Much of Washington's success as manager is attributed to his ability to interact with and motivate his players, which explains second baseman Ian Kinsler's response to the decision. "Honestly, it's not surprising that he would say something like that," Kinsler said.
Generally, the thinking in the playoffs is to ride the hot hand, so Washington's reluctance to change pitchers still raises a few eyebrows. Both Harrison and Holland have experience pitching out of the bullpen, so there's no real discrepancy there, but in defense of Washington's decision is how streaky Holland can be.

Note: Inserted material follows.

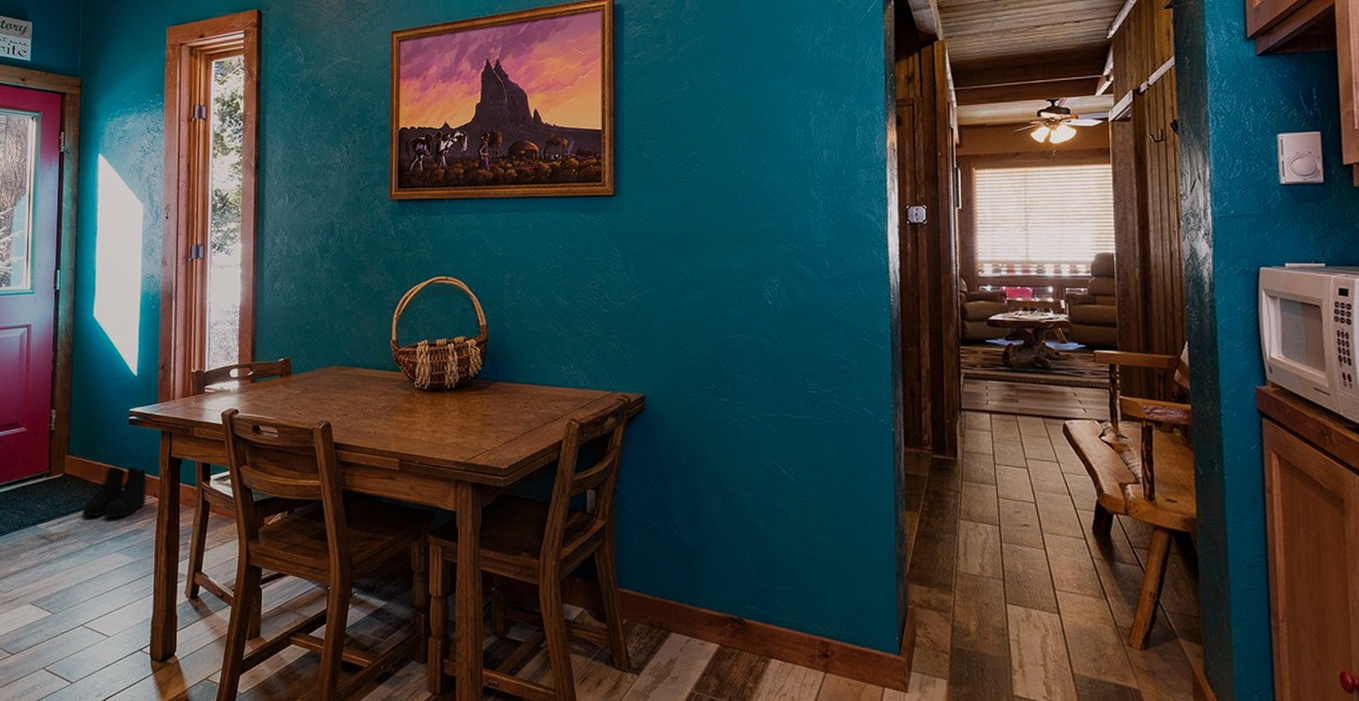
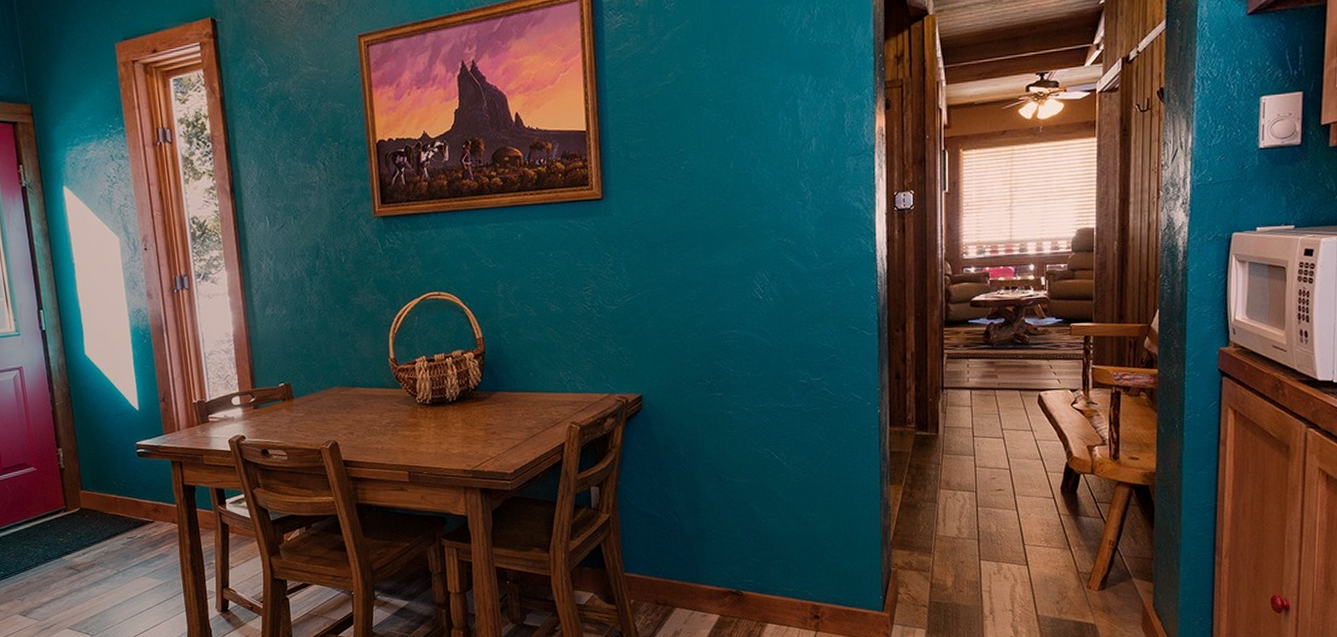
boots: present [81,466,147,518] -> none [104,496,166,547]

The Bill James-created metric of game score shows how wild those swings can be. The game score formula turns a pitcher's entire performance into one number, for which 100 is exceptional and 0 is terrible. Holland, who threw an AL-leading four shutouts this season, had six starts with a game score of at least 73, which was tied for 14th in the majors. But he also had seven starts with a sub-30 game score, which was tied for fourth-most.
In other words, it's never clear which Derek Holland is going to show up.

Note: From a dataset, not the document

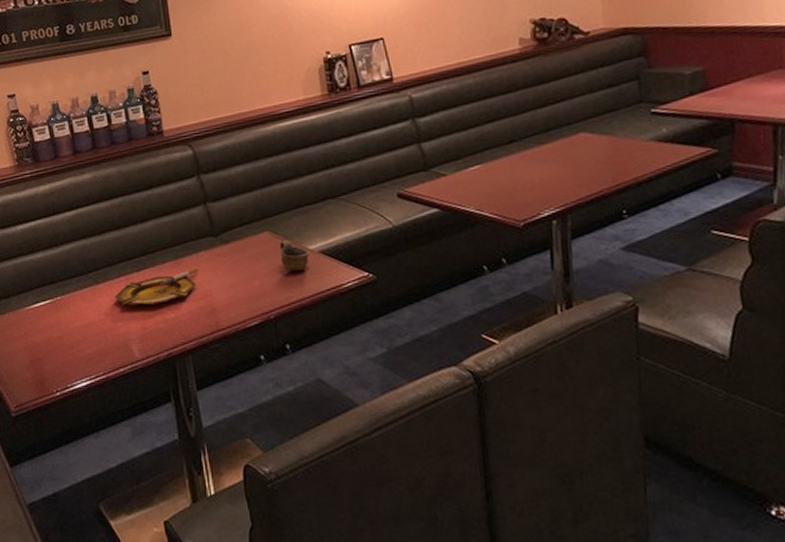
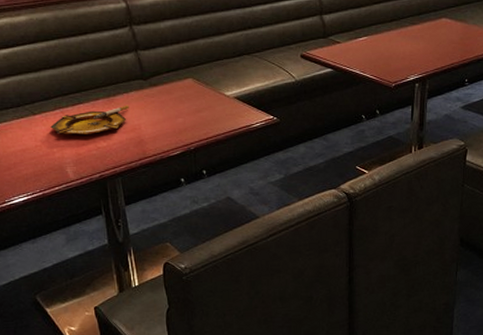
cup: present [279,240,310,272] -> none [201,87,226,113]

Most of the attention in Wednesday afternoon's media availability revolved around how the weather postponement would affect what-if scenarios for Game 7, and perhaps rightfully so as the strategy for Game 6 hasn't changed. The Cardinals are still handing the ball to Jaime Garcia, the Rangers are still giving the ball to Colby Lewis and both bullpens are already rested after having enjoyed the travel off-day.

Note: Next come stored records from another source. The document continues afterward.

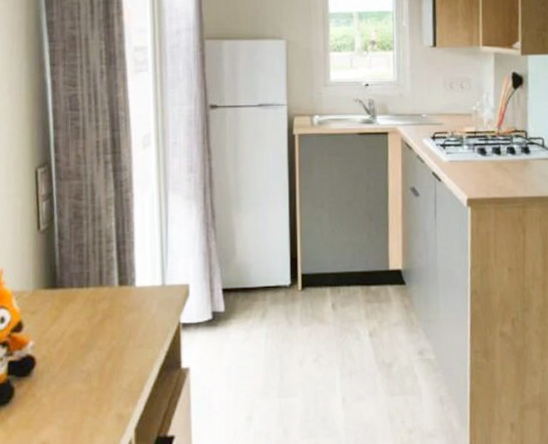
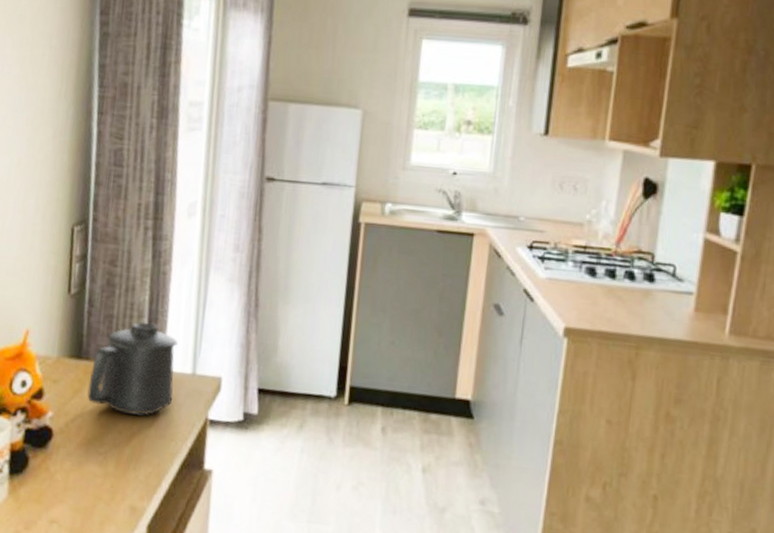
mug: none [66,246,147,331] -> present [87,321,178,416]

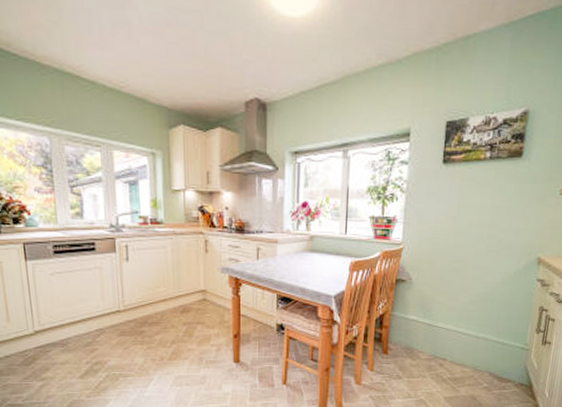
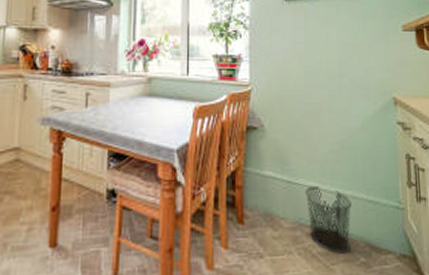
waste bin: none [442,329,483,380] -> present [304,186,352,254]

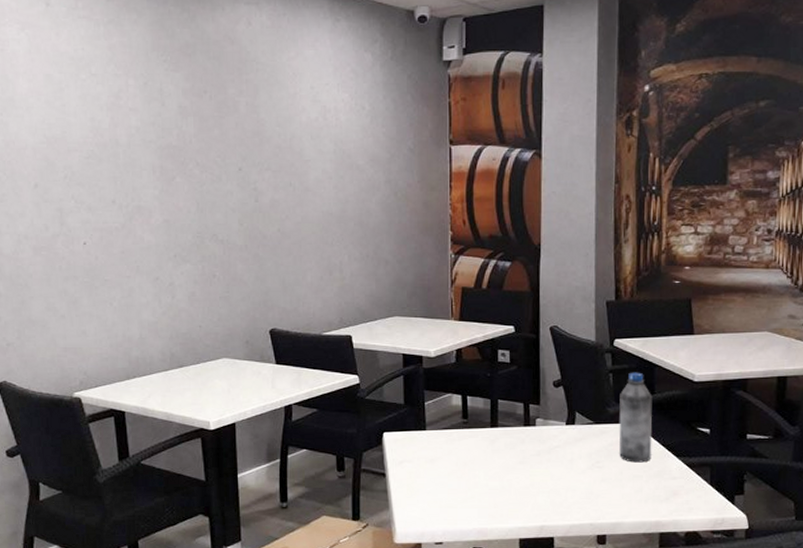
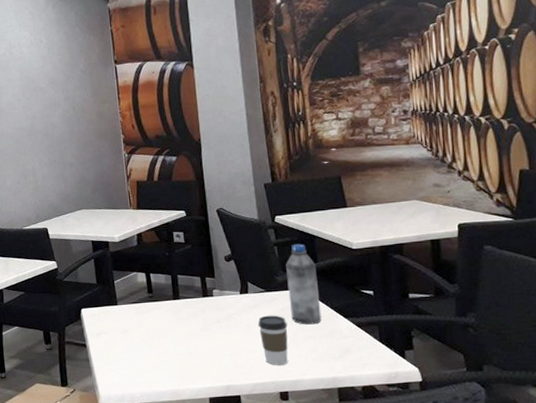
coffee cup: none [581,450,614,507] -> present [258,315,288,366]

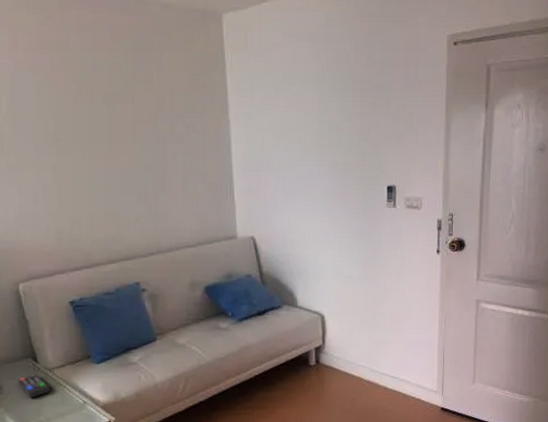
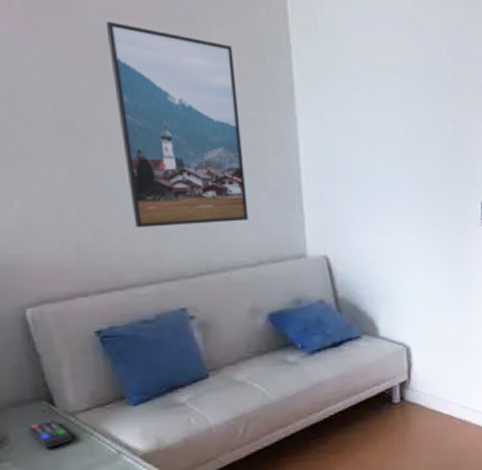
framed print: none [84,55,190,217] -> present [105,22,249,228]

The two starters last pitched in Game 2, which is now a break of six days, a full two days longer than their regular turns in the regular season, and that extra rest could benefit Garcia. While some pitchers find that a fifth or sixth day can be too long, Garcia has been much better in his career with six or more days off between starts. He has a 3.23 ERA in 31 starts on four days' rest, 3.86 ERA in 17 starts on five days' rest and a stellar 2.27 ERA in 13 starts on six or more days' rest.
The splits for Lewis, meanwhile, show less deviation. Since returning from Japan before the 2010 season he has a 3.96 ERA in 33 starts on four days' rest, a 4.27 ERA in 19 starts on five days' rest and a 4.00 ERA in 12 starts on six or more days' rest.
Also of note is how both bullpens are swelling in size. La Russa said starters Lohse and Edwin Jackson would be available in Game 6 even changed his answer about Carpenter's availability from "no chance" to "little chance," though it seems highly unlikely he'd pitch in case of a Game 7.
For the Rangers, however, Washington now has Holland and probably No. 1 starter C.J. Wilson both available for relief work in addition to his normal bullpen crew. Wilson, a converted reliever who has 52 career saves, is no stranger to the role and would been a lefthanded weapon. Much of his struggles this postseason have come against righties, who are batting .298 with a .438 on-base percentage while lefties have been held to a paltry .235 average and the same number OBP, as Wilson hasn't walked any lefty in 17 at bats.
Both clubs have a key middle-of-the-order hitter that has been slowed this World Series. For the Rangers, it's Josh Hamilton, who acknowledged that his groin strain would have landed him on the disabled list if this were the regular season. He's 3-for-19 (.158) with two singles and a double.
For the Cardinals, it's Matt Holliday, who was clear in saying that he's "fine" after missing time earlier this postseason with a hand injury, though his performance at the plate -- and his manager -- say otherwise. Holliday is 3-for-18 (.167), also with two singles and a double.
"I think the biggest thing is he missed some at-bats leading up to the crunch," La Russa said," and in the crunch, and all of a sudden it's the most pressure you've faced all year long. I do think he's healthy right now, but he's trying to catch up. It's a tough time to catch up."
Said Holliday, "I've had some good at-bats and I feel pretty good about where I'm at."
An extra day off may not make a difference for either player, but it certainly doesn't hurt.